2020年東京五輪・パラリンピックのボランティア募集開始日についての会見=2018年9月12日、東京都港区、代表撮影

 たとえば、オリンピック史上最多とされる11万人を集めるというボランティアの問題だ。

 募集要項によれば、活動は無償、1日8時間程度で計10日以上の活動ができること、事前の研修にも参加できることが条件となる。しかも会場までの交通費も、ボランティア活動に宿泊が必要となった場合の宿泊費も自己負担だ。これには「ブラック・ボランティア」「やりがい搾取」といった批判が出ている(交通費については後に一定額を支給することに改められ、実際にかかる運賃に関係なく全員に同じ額を提供する方針だ)。
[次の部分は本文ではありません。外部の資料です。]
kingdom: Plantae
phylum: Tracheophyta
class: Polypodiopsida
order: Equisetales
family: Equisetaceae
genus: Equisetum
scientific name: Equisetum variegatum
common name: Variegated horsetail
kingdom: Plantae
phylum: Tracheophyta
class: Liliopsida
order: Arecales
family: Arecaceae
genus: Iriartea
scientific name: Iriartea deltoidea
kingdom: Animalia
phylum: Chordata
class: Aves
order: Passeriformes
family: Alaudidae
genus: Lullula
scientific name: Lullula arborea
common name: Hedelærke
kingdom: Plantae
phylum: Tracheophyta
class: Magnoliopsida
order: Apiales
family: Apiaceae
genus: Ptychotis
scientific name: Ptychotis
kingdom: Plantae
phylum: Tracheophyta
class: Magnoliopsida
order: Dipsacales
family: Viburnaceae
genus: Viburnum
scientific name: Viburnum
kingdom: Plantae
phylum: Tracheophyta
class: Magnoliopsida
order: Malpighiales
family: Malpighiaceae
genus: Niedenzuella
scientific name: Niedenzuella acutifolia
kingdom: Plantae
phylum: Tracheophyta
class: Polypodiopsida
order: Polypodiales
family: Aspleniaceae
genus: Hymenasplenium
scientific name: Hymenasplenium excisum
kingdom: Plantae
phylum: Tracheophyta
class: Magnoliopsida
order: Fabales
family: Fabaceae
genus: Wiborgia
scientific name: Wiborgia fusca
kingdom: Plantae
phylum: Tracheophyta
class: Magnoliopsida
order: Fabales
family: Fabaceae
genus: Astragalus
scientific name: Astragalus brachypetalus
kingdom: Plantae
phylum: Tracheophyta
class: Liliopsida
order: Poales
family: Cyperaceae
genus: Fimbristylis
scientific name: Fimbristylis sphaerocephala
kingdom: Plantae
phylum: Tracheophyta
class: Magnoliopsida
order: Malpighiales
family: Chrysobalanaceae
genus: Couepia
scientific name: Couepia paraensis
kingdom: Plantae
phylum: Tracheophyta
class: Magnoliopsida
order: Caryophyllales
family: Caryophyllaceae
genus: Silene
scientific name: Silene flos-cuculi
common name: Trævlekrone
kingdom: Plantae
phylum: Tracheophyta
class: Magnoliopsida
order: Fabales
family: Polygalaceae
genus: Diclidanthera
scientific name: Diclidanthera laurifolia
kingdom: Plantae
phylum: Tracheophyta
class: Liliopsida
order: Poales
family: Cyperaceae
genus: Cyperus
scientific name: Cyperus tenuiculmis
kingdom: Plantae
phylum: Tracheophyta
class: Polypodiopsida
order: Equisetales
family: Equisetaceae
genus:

 しかも文部科学省は全国の大学に対し、学生のボランティア参加を促すため、オリンピック期間中に授業を行わないよう暗に求める通知を出した。すでにいくつもの大学が、オリンピック開会式の前日までに授業と試験を終えるなどの日程変更を発表している。

 それどころか、一部の大学はオリンピックでボランティア活動を単位認定することを決めた。労働の対価が金ではなく、単位で「支払われる」ということだ。

 ボランティアは「自発的」な行為なのだから、やりたくなければやらなくていい……と思えるが、そうとも言えない。